Published Wednesday, June 18, 2008 | 11 a.m.
Updated Tuesday, Oct. 28, 2008 | 10:15 a.m.
Customer lists may not be made of platinum but they are among the most valuable assets a casino company owns.
Such lists feature contact information for thousands of high-rollers or even millions of average players.
For the select few hosts with access to the lists, taking them to a new job is easy, and no doubt tempting.
It's not unusual for hosts to poach the highest of high-rollers, who are well known. Hosts can be hired be competitors for their personal relationships with these whales, who often follow their hosts to other properties. But taking master lists, besides being a crime, is a huge gamble.
"If you do something like that you are toast in this industry," one casino insider said. "Your reputation is shot. It's like embezzling money from a bank. It's going to be hard to go work for another bank after that."
Monday, three casino workers were indicted in New Jersey Monday on charges that they stole a list of top-level players from the Tropicana in Atlantic City before they left for other casinos.

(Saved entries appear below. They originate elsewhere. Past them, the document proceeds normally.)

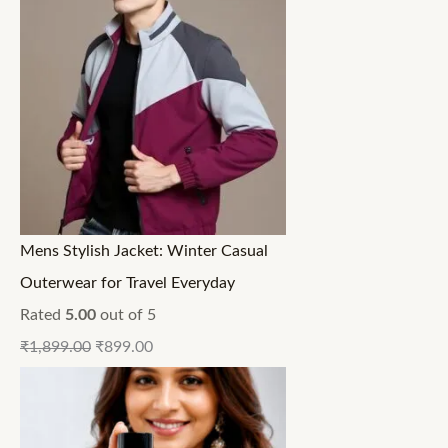
Mens Stylish Jacket: Winter Casual
Outerwear for Travel Everyday
Rated
5.00
out of 5
₹
1,899.00
₹
899.00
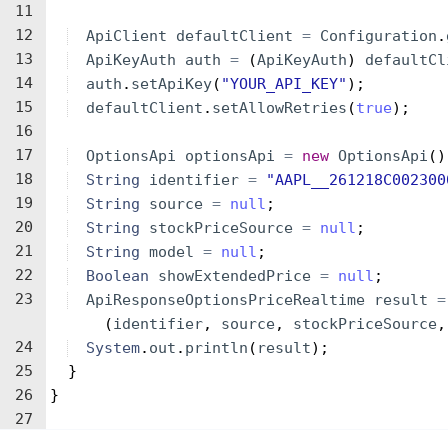
11
12
ApiClient
defaultClient
=
Configuration
.
13
ApiKeyAuth
auth
=
(
ApiKeyAuth
)
defaultCl
14
auth
.
setApiKey
(
"YOUR_API_KEY"
)
;
15
defaultClient
.
setAllowRetries
(
true
)
;
16
17
OptionsApi
optionsApi
=
new
OptionsApi
(
)
18
String
identifier
=
"AAPL__261218C002300
19
String
source
=
null
;
20
String
stockPriceSource
=
null
;
21
String
model
=
null
;
22
Boolean
showExtendedPrice
=
null
;
23
ApiResponseOptionsPriceRealtime
result
=
(
identifier
, 
source
, 
stockPriceSource
,
24
System
.
out
.
println
(
result
)
;
25
}
26
}
27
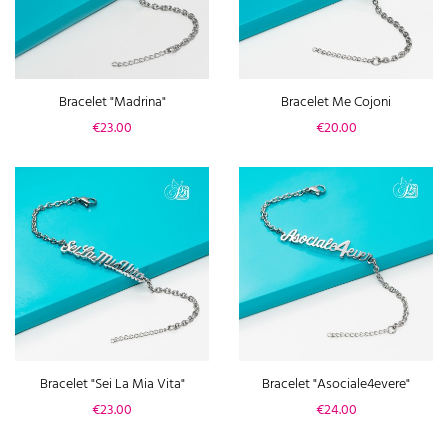
Bracelet "Madrina"
Bracelet Me Cojoni
Price
Price
€23.00
€20.00
Bracelet "Sei La Mia Vita"
Bracelet "Asociale4evere"
Price
Price
€23.00
€24.00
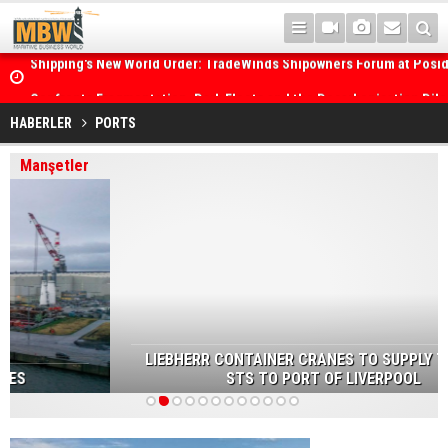
Posidonia 2026 Opens Its Gates As Strait of Hormuz Remains Close
HABERLER
PORTS
Manşetler
LIEBHERR CONTAINER CRANES TO SUPPLY TWO NEW
STS TO PORT OF LIVERPOOL
1
2
3
4
5
6
7
8
9
10
11
12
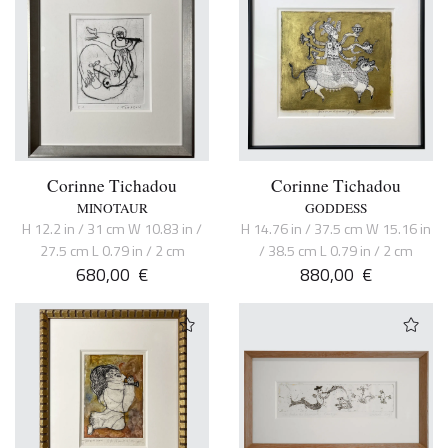
Corinne Tichadou
Corinne Tichadou
MINOTAUR
GODDESS
H 12.2 in / 31 cm W 10.83 in /
H 14.76 in / 37.5 cm W 15.16 in
27.5 cm L 0.79 in / 2 cm
/ 38.5 cm L 0.79 in / 2 cm
680,00
€
880,00
€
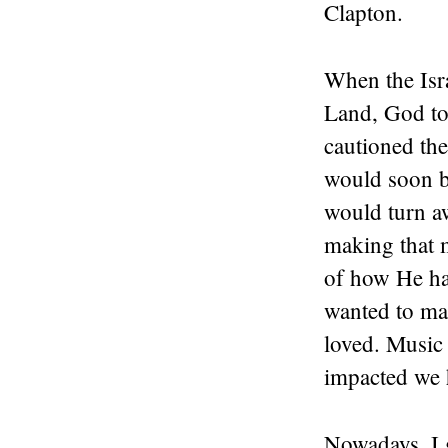
Clapton.
When the Isra
Land, God to
cautioned the
would soon b
would turn a
making that 
of how He ha
wanted to mak
loved. Music
impacted we 
Nowadays, I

One of them allegedly downloaded a list of more than 20,300 customers onto compact disks. The theft wasn’t discovered until after he became a marketing manager at Bellagio and was caught trying to mail the list from its mailroom, according to New Jersey prosecutors.
A few years ago, Harrah's Entertainment settled a lawsuit against Station Casinos that accused a host at Station's Thunder Valley casino of stealing a list of top customers from her former employer Harrah's Reno.
Despite the risk of getting caught, the theft of customer lists is more commonplace than you might think, industry insiders concede.